Die Namen der folgenden Motive stammen einfach mal von mir. Von Links nach Rechts: Little Rainbow Arch, Red Stripe Rock, Fire Heart, Another Fire Wave.

Es ist schon lustig, wie in jedem Namen das Wort "Fire" oder "Red" vorkommt. Aber verwundert tut es sicherlich niemanden!

North Fork Valley of Fire Wash

Am Nachmittag ging es dann in den North Fork Valley of Fire Wash. Der Ausgangspunkt waren "The Cabins", eine alt Steinhütte aus dem Jahr 1930. Die Hitze machte ordentlich zu schaffen und der Schweiß lief in Strömen. Bis zum Wash ging es über Stock und Stein. Es gibt hier viele schattige Stellen zum Rasten, aber dafür gleicht der "Wanderweg" einem Gröllhaufen.

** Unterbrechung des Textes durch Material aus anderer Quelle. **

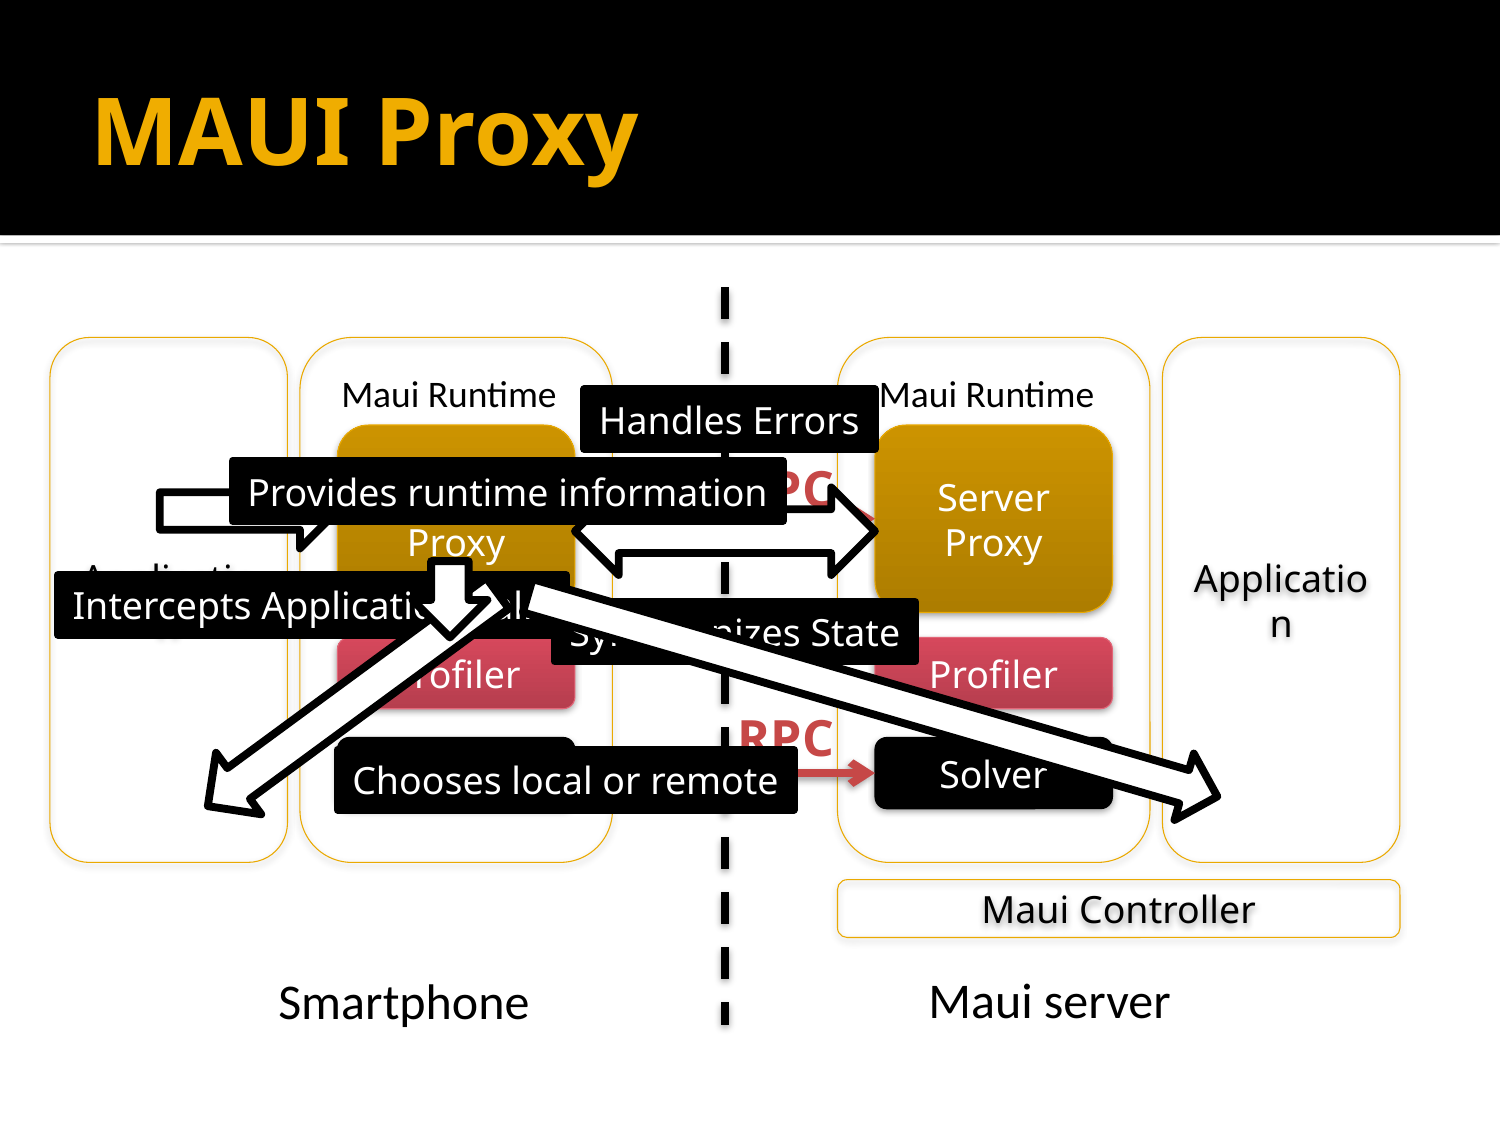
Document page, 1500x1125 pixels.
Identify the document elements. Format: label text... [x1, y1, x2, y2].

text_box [299, 646, 564, 659]
title MAUI Proxy [75, 25, 1425, 231]
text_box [837, 337, 1150, 659]
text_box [172, 661, 1232, 811]
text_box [87, 473, 256, 636]
text_box Handles Errors [619, 385, 831, 448]
text_box Application [1161, 336, 1401, 863]
text_box Maui server [913, 961, 1187, 1037]
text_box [574, 449, 875, 485]
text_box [299, 820, 613, 863]
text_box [299, 337, 613, 459]
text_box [262, 461, 754, 638]
text_box Maui Controller [836, 879, 1401, 939]
text_box Application [49, 336, 289, 863]
text_box Smartphone [263, 961, 545, 1037]
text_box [570, 487, 900, 659]
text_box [837, 820, 1150, 863]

Im Wash angekommen, geht man nach links in Richtung Norden. Hier zeigt sich das Valley of Fire von seiner schönen Seite. Ein kleiner, ja wirklich kleiner, "Slotcanyon" kann gesehen werden, sowie kleinere und größere Arches. Einst stand hier der berühmte Ephemeral Arch. Er ist jedoch im Jahr 2005 eingestürzt.

Aufgrund der Temperaturen sind wir nicht lange im Wash geblieben, sondern zurück zum Campground gefahren.

Wetter

Die Sonne strahlte den ganzen heißen Tag. Nur am tiefen Horizont gab es einige Quellwolken, davon merkte man aber absolut nichts. Temperatur: 100°F (37,8°C). Der Kopf brummte und der Wasserverbrauch stieg proportional mit der Hitze.

Unterkunft

Diesmal campten wir am Atlatl Campground im Valley of Fire. Dieser kostet $20 pro Auto, aber wir zahlten nur $10. Warum, das weiß ich nicht genau, aber der Ranger wollte es so.